Insurers gouging cancer patients on drug costs, ACS says

Carriers are requiring patients to pay a percentage of drug costs as opposed to paying a set or flat fee

A cancer diagnosis is enough bad news for most people.

But for many with cancer, more bad news follows when an expectedly high bill arrives for the specialty drugs prescribed to treat the disease.

In a study released by the American Cancer Society, the bad news is exactly that: Cancer patients couldn’t figure out, or didn’t even check, ahead of time to see whether and how much of the cost of specialty cancer drugs was covered by their health plan.

And all too often, their out-of-pocket requirements were well beyond what they had planned for.

The real shocker: Cancer drugs that had been considered more of a garden variety and thus less expensive in the past fell into high-cost “tiers” established by some plans.

ACS studied plans in six states to get a handle on what folks might be paying out-of-pocket for these medications.

Just about every one of the 22 drugs included in the study fell into these tiers, including Gleevec (leukemia) and Herceptin  (breast cancer), both of which have been available for some time.

Even generics would be included in the high-cost tiers.

“That is new this year. We didn’t see generic drugs placed on the highest tier in 2014,” said Kirsten Sloan, the group’s senior policy director.

**Your tasks:**
1. According to the article on insurers and cancer drug costs, what position does Kirsten Sloan hold?
2. Using the article on insurers and cancer drug costs, explain why ACS studied health plans in six states.
3. Continue the article on insurers and cancer drug costs from where it stops.

**Recorded information:**
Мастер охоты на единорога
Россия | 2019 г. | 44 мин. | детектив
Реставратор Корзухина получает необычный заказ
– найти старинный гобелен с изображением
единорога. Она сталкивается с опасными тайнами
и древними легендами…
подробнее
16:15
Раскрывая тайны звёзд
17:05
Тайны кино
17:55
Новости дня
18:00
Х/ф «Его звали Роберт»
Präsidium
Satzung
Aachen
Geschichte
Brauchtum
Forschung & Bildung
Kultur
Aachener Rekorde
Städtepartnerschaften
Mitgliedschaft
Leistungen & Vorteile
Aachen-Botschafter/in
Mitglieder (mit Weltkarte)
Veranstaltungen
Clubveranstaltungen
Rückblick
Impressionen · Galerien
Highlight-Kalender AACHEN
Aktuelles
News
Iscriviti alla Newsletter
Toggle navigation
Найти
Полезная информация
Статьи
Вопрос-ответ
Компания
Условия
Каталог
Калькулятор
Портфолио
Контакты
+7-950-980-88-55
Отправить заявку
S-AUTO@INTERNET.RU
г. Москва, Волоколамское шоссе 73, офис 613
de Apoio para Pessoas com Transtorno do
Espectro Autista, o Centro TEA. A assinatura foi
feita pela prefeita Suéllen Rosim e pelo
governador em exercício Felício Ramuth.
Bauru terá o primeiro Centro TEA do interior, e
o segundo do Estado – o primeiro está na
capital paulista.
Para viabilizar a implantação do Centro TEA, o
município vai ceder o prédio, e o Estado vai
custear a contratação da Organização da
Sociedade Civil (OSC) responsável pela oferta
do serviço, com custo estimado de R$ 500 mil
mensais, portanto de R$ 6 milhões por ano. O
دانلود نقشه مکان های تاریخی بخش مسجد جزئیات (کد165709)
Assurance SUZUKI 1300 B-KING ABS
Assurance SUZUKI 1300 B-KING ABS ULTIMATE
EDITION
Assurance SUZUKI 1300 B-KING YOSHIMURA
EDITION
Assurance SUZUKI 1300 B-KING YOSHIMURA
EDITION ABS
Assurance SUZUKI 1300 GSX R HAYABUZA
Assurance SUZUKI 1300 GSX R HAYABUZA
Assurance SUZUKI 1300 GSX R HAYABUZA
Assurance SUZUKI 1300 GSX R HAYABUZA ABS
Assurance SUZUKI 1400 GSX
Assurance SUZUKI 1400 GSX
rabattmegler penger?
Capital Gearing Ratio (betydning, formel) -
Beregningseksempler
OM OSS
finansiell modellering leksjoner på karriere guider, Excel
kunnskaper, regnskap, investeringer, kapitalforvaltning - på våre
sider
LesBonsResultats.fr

**Answers by item number:**
1. She is the American Cancer Society's senior policy director.

2. ACS studied plans in six states to get a handle on what people might be paying out-of-pocket for specialty cancer medications.

3.
ACS said what’s going on is that insurers are requiring patients to pay a percentage of the drugs included in the tiers, as opposed to paying a set, or flat fee, amount when they purchase their drugs.

That’s what driving up the out-of-pocket spending.

The report blasted such insurers for effectively steering patients toward drugs where insurers could reap a windfall instead of helping patients find alternative drugs that, in some cases, have been shown to be more effective than the tiered options.

Predictably, pharmaceutical, and insurance plan advocates attacked the study.

But the ACS stuck to its findings, calling on regulators to rein in such practices and to help consumers make better plan choices by requiring insurers to be more transparent about the true cost of certain treatments and medications.

“Advocacy groups are telling consumers to be vigilant about picking a plan, but consumers then find they don’t have all the tools they need,” Sloan said.